Born in Memphis, Tennessee into a prominent family, Breckinridge was a daughter of Arkansas Congressman Clifton Rodes Breckinridge and a granddaughter of John C. Breckinridge. She was educated by private tutors in Washington, DC and in St. Petersburg, Russia.

In 1894, Breckinridge and her family moved to Russia when President Grover Cleveland appointed her father to serve as the U.S. minister to that country. They returned to the United States in 1897.

Breckinridge’s mother disapproved of her cousin Sophonisba Breckinridge’s going to college and starting a career. She helped ensure her daughter followed a more traditional path. Breckinridge was married in 1904 to a lawyer, Henry Ruffner Morrison, of Hot Springs, Arkansas. He died only two years later; the couple had no children. Following his death, Breckinridge entered a nursing class at New York City’s St. Luke’s Hospital. She remained there three years, taking a degree in nursing in 1910 before returning to the South. In 1912 she married Richard Ryan Thompson, a Kentucky native who was serving as the president of Crescent College and Conservatory in Eureka Springs, Arkansas. The couple had two children. Their daughter, Polly, was born prematurely in 1916 and died when only six hours old. Two years later, their beloved four-year-old boy, Clifford Breckinridge (“Breckie”) Thompson, died suddenly of appendicitis. Breckinridge's husband was unfaithful; they were divorced in 1920 and Breckinridge resumed the use of her birth name.

Nursing

Breckinridge turned to nursing to overcome the travails of her children’s deaths and her divorce, joining the American Committee for Devastated France. While in Europe she met French and British nurse-midwives and realized that people with their training could meet the healthcare needs of rural America’s mothers and babies. A deeply religious woman, Breckinridge considered this path to be her life’s calling.

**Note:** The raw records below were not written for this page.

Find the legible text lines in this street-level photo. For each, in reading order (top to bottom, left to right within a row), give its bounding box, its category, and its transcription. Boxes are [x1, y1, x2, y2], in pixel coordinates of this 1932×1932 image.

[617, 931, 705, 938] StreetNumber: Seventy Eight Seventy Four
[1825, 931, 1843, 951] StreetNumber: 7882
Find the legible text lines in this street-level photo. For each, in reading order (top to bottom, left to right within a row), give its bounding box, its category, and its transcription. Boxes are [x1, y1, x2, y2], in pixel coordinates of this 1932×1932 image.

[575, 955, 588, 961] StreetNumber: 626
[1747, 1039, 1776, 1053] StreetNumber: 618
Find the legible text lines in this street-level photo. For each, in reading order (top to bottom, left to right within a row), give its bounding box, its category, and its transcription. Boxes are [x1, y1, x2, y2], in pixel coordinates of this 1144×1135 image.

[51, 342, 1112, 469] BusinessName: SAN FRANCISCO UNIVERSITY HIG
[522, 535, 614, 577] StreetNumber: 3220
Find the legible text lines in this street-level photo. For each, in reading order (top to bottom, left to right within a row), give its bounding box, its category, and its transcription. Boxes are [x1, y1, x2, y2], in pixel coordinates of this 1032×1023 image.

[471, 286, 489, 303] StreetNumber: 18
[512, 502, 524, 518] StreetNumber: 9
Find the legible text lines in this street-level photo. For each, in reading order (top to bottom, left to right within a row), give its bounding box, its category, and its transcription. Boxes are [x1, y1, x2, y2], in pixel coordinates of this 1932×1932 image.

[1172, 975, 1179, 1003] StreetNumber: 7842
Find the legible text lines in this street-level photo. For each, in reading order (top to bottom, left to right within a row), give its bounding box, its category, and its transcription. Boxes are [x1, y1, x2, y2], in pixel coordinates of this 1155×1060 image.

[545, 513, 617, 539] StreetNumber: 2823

Since no midwifery course was then offered in the United States Breckinridge returned to England to receive the training she needed at the British Hospital for Mothers and Babies. She was then certified by the Central Midwives Board. She returned to the United States in 1925 and on May 28 of that year founded the Kentucky Committee for Mothers and Babies, which soon became the Frontier Nursing Service.

Breckinridge had a large log house, called the Big House, built in Wendover, Kentucky to serve as her home and the Frontier Nursing Service headquarters. In 1939 she started her own midwifery school. There, Breckinridge conducted Sunday afternoon services using the Episcopal prayer book. In 1952 she completed her memoir "Wide Neighborhoods" which is still available from the University of Kentucky Press.

She continued to lead the Frontier Nursing Service until her death in 1965.

Honors

In 1998, she was honored by the United States Postal Service with a 77¢ Great Americans series postage stamp.